EXERCISE REQUIREMENTS – Would you write out the whole listing below exactly as given?

RECORDS PROVIDED –

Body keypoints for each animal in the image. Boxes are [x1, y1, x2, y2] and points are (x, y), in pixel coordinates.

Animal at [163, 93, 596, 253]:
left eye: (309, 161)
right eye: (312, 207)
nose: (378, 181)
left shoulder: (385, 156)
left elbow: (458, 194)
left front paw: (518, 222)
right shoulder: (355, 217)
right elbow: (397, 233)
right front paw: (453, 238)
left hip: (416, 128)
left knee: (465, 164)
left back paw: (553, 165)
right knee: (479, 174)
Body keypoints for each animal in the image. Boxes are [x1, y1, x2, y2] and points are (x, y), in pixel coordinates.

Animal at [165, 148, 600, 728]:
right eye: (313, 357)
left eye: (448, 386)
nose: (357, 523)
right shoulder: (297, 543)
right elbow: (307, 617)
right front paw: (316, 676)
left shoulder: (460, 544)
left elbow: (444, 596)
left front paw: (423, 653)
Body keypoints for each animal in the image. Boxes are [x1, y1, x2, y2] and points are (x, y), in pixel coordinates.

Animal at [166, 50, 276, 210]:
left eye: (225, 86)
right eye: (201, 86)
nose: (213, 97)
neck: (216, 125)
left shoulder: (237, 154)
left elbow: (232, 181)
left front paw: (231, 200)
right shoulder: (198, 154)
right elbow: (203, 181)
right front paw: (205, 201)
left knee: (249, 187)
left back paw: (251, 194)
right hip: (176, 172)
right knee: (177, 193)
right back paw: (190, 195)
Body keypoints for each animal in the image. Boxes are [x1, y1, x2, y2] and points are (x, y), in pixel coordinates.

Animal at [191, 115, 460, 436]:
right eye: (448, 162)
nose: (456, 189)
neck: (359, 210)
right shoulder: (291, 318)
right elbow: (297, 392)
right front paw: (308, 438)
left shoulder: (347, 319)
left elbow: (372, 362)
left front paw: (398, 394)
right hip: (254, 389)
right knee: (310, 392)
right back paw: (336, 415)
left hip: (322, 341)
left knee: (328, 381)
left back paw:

WRITTEN SOLUTION –
Body keypoints for each animal in the image. Boxes are [x1, y1, x2, y2] and points are (x, y), in pixel coordinates.

Animal at [163, 93, 596, 253]:
left eye: (309, 161)
right eye: (312, 207)
nose: (378, 181)
left shoulder: (385, 156)
left elbow: (458, 194)
left front paw: (518, 222)
right shoulder: (355, 217)
right elbow: (397, 233)
right front paw: (453, 238)
left hip: (416, 128)
left knee: (465, 164)
left back paw: (553, 165)
right knee: (479, 174)
Body keypoints for each animal in the image. Boxes are [x1, y1, x2, y2] and points are (x, y), in pixel coordinates.

Animal at [165, 148, 600, 728]:
right eye: (313, 357)
left eye: (448, 386)
nose: (357, 523)
right shoulder: (297, 543)
right elbow: (307, 617)
right front paw: (316, 676)
left shoulder: (460, 544)
left elbow: (444, 596)
left front paw: (423, 653)
Body keypoints for each animal in the image. Boxes are [x1, y1, x2, y2] and points are (x, y), in pixel coordinates.

Animal at [166, 50, 276, 210]:
left eye: (225, 86)
right eye: (201, 86)
nose: (213, 97)
neck: (216, 125)
left shoulder: (237, 154)
left elbow: (232, 181)
left front paw: (231, 200)
right shoulder: (198, 154)
right elbow: (203, 181)
right front paw: (205, 201)
left knee: (249, 187)
left back paw: (251, 194)
right hip: (176, 172)
right knee: (177, 193)
right back paw: (190, 195)
Body keypoints for each animal in the image. Boxes are [x1, y1, x2, y2] and points are (x, y), in pixel coordinates.

Animal at [191, 115, 460, 436]:
right eye: (448, 162)
nose: (456, 189)
neck: (359, 210)
right shoulder: (291, 318)
right elbow: (297, 392)
right front paw: (308, 438)
left shoulder: (347, 319)
left elbow: (372, 362)
left front paw: (398, 394)
right hip: (254, 389)
right knee: (310, 392)
right back paw: (336, 415)
left hip: (322, 341)
left knee: (328, 381)
left back paw:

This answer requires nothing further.